Your objective:
In the entries below, swap every "Fermé" for "Closed" and write out all the lines again with nothing else changed.

Extracted records:
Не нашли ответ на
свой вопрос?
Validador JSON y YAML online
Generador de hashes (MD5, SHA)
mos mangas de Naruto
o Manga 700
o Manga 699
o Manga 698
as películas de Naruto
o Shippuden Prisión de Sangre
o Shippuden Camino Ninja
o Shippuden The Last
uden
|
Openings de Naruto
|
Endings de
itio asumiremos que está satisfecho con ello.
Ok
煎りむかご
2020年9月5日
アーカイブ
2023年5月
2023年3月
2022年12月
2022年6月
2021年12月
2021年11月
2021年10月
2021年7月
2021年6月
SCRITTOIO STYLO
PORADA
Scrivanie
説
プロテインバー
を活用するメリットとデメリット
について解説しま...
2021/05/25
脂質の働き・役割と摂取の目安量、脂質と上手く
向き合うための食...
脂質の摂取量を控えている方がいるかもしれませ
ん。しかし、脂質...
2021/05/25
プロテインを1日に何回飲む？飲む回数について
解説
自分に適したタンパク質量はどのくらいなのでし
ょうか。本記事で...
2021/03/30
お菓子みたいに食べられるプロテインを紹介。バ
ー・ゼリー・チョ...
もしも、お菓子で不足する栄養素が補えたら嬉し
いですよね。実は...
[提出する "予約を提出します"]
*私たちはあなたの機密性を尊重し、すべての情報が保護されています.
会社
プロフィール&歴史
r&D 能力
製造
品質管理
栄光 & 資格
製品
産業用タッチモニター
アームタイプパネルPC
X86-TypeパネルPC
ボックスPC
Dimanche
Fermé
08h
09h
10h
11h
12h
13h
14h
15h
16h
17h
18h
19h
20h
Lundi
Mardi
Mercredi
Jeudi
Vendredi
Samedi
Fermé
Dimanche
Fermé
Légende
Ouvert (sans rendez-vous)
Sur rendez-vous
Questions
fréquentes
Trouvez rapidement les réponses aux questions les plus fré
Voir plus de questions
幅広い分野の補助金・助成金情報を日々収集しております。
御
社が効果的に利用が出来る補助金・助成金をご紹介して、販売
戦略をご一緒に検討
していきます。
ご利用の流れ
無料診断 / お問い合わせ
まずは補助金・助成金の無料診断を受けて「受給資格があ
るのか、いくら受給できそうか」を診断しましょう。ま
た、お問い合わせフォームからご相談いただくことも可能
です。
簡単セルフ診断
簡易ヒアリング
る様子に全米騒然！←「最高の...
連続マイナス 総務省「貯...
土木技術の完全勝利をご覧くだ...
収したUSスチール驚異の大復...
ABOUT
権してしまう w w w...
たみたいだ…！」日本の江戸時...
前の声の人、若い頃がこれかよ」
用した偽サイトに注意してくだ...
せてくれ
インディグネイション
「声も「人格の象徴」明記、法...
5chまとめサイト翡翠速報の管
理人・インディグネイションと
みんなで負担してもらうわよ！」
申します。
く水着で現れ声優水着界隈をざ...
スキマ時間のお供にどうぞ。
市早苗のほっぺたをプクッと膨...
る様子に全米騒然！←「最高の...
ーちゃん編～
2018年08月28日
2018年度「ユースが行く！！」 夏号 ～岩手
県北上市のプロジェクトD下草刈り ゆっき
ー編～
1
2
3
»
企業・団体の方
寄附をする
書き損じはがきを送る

Answer to the problem:
Не нашли ответ на
свой вопрос?
Validador JSON y YAML online
Generador de hashes (MD5, SHA)
mos mangas de Naruto
o Manga 700
o Manga 699
o Manga 698
as películas de Naruto
o Shippuden Prisión de Sangre
o Shippuden Camino Ninja
o Shippuden The Last
uden
|
Openings de Naruto
|
Endings de
itio asumiremos que está satisfecho con ello.
Ok
煎りむかご
2020年9月5日
アーカイブ
2023年5月
2023年3月
2022年12月
2022年6月
2021年12月
2021年11月
2021年10月
2021年7月
2021年6月
SCRITTOIO STYLO
PORADA
Scrivanie
説
プロテインバー
を活用するメリットとデメリット
について解説しま...
2021/05/25
脂質の働き・役割と摂取の目安量、脂質と上手く
向き合うための食...
脂質の摂取量を控えている方がいるかもしれませ
ん。しかし、脂質...
2021/05/25
プロテインを1日に何回飲む？飲む回数について
解説
自分に適したタンパク質量はどのくらいなのでし
ょうか。本記事で...
2021/03/30
お菓子みたいに食べられるプロテインを紹介。バ
ー・ゼリー・チョ...
もしも、お菓子で不足する栄養素が補えたら嬉し
いですよね。実は...
[提出する "予約を提出します"]
*私たちはあなたの機密性を尊重し、すべての情報が保護されています.
会社
プロフィール&歴史
r&D 能力
製造
品質管理
栄光 & 資格
製品
産業用タッチモニター
アームタイプパネルPC
X86-TypeパネルPC
ボックスPC
Dimanche
Closed
08h
09h
10h
11h
12h
13h
14h
15h
16h
17h
18h
19h
20h
Lundi
Mardi
Mercredi
Jeudi
Vendredi
Samedi
Closed
Dimanche
Closed
Légende
Ouvert (sans rendez-vous)
Sur rendez-vous
Questions
fréquentes
Trouvez rapidement les réponses aux questions les plus fré
Voir plus de questions
幅広い分野の補助金・助成金情報を日々収集しております。
御
社が効果的に利用が出来る補助金・助成金をご紹介して、販売
戦略をご一緒に検討
していきます。
ご利用の流れ
無料診断 / お問い合わせ
まずは補助金・助成金の無料診断を受けて「受給資格があ
るのか、いくら受給できそうか」を診断しましょう。ま
た、お問い合わせフォームからご相談いただくことも可能
です。
簡単セルフ診断
簡易ヒアリング
る様子に全米騒然！←「最高の...
連続マイナス 総務省「貯...
土木技術の完全勝利をご覧くだ...
収したUSスチール驚異の大復...
ABOUT
権してしまう w w w...
たみたいだ…！」日本の江戸時...
前の声の人、若い頃がこれかよ」
用した偽サイトに注意してくだ...
せてくれ
インディグネイション
「声も「人格の象徴」明記、法...
5chまとめサイト翡翠速報の管
理人・インディグネイションと
みんなで負担してもらうわよ！」
申します。
く水着で現れ声優水着界隈をざ...
スキマ時間のお供にどうぞ。
市早苗のほっぺたをプクッと膨...
る様子に全米騒然！←「最高の...
ーちゃん編～
2018年08月28日
2018年度「ユースが行く！！」 夏号 ～岩手
県北上市のプロジェクトD下草刈り ゆっき
ー編～
1
2
3
»
企業・団体の方
寄附をする
書き損じはがきを送る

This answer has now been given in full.